Tasks to complete:
• A. Answer these from the passage about the album Easton Island:
(i) Who plays keyboards in Elliot Easton's Tiki Gods?
(ii) Which band does Easton say he was having a hangover from?
(iii) What kind of project did Easton say he didn't want to go into next?
• B. Continue the piece about Elliot Easton's album Easton Island, starting after its final sentence.

Source passage:
•••
On Easton Island, the venerable guitarist and his band, Elliot Easton 's Tiki Gods (which also includes Nick Walusko, guitar; Todd Jaeger, keyboards; Chris Reccardi, bass; and Michael D'Amico, drums), put a fun and refreshing spin on '60s twangy-filled, reverb-heavy sounds popularized by the likes of Les Baxter, Henry Mancini, Ennio Morricone and Dick Dale, among others, conjuring up a colorful, Cinerama collision of imaginary westerns and American International drive-in surf flicks.
"I've been having the best time with this," Easton raves. "What happened was, I was having something of a hangover from The Cars. I just didn't want to go into another pop-rock thing. Plus, I wanted to stretch myself a bit and do something that was more harmonically challenging and sophisticated. I always loved this kind of music, so I decided to make a real band out of it."
•••
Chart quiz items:
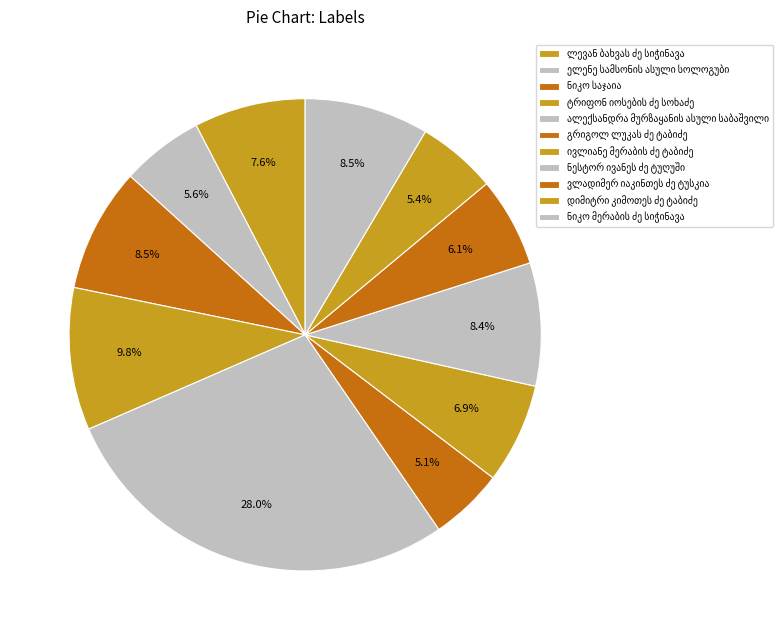

Rank the categories by value from lowest to highest.

გრიგოლ ლუკას ძე ტაბიძე, დიმიტრი კიმოთეს ძე ტაბიძე, ელენე სამსონის ასული სოლოგუბი, ვლადიმერ იაკინთეს ძე ტუსკია, ივლიანე მერაბის ძე ტაბიძე, ლევან ბახვას ძე სიჭინავა, ნესტორ ივანეს ძე ტუღუში, ნიკო მერაბის ძე სიჭინავა, ნიკო საჯაია, ტრიფონ იოსების ძე სოხაძე, ალექსანდრა მურზაყანის ასული საბაშვილი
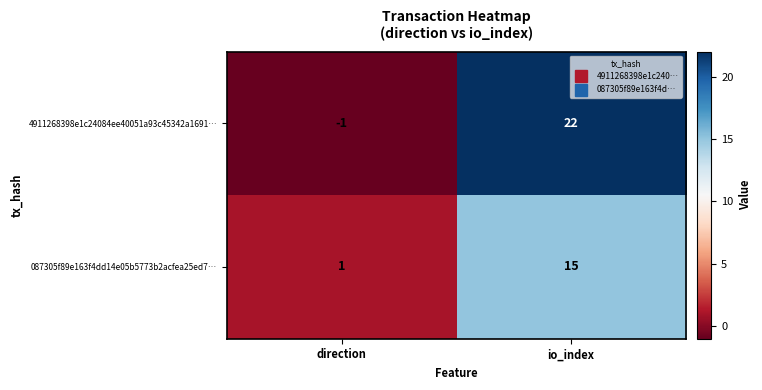

Rank the series by their average value, from highest to lowest.

4911268398e1c24084ee40051a93c45342a1691…, 087305f89e163f4dd14e05b5773b2acfea25ed7…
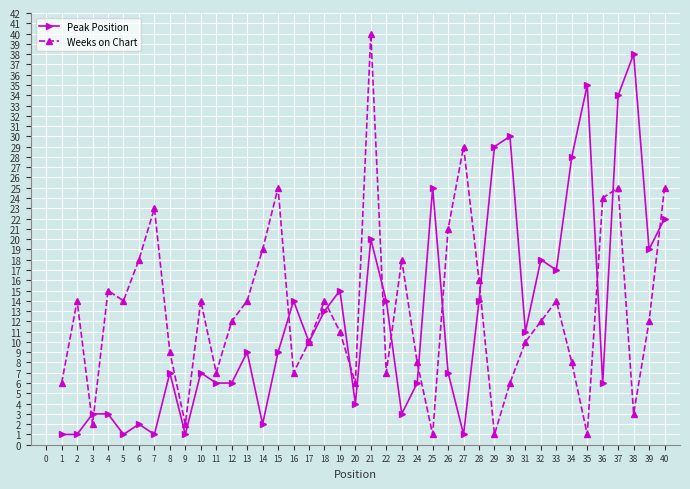

What is the spread (max minus min) of values at 10?

7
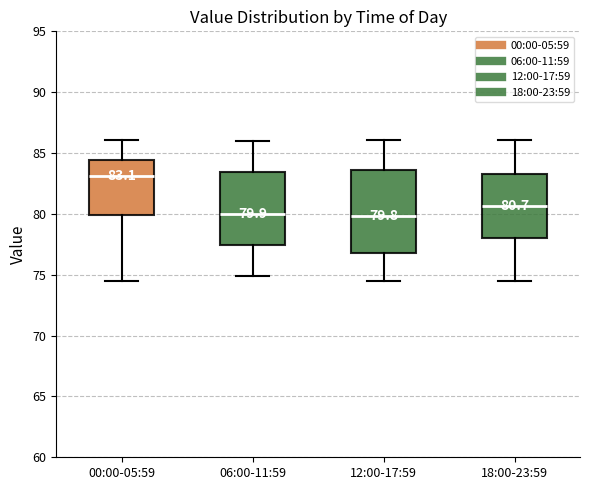

Comparing the boxes themselves (not the whiskers), which one is the tallest?

12:00-17:59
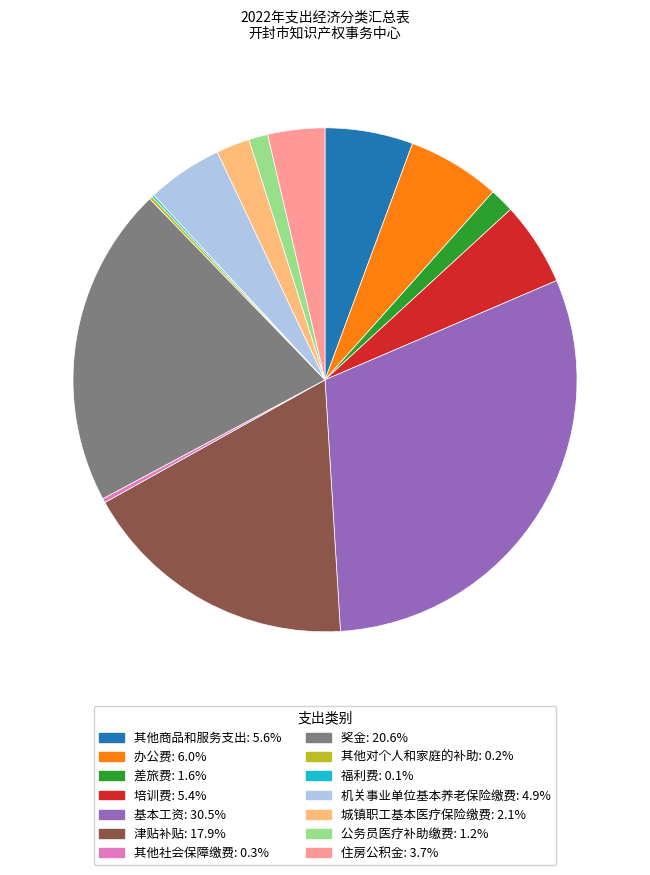

Which slice is the largest?

基本工资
•••
Expected responses:
• A.
(i) Todd Jaeger
(ii) The Cars
(iii) Another pop-rock thing

• B.
Easton recently sat down with MusicRadar to talk about how the band took shape, the guitars and gear he used for Easton Island, and how he sees himself in his new role as bandleader.
The band has origins dating back to the '90s. You released a song, Monte Carlo Nights, as Elliot Easton's Tiki Gods on the Pulp Fiction soundtrack, but only you were credited.
"That's because it was just me – I played all of the instruments. The old stuff was me sitting at home with my old Akai 12-track. I called it Elliot Easton's Tiki Gods even though it was a solo project at the time.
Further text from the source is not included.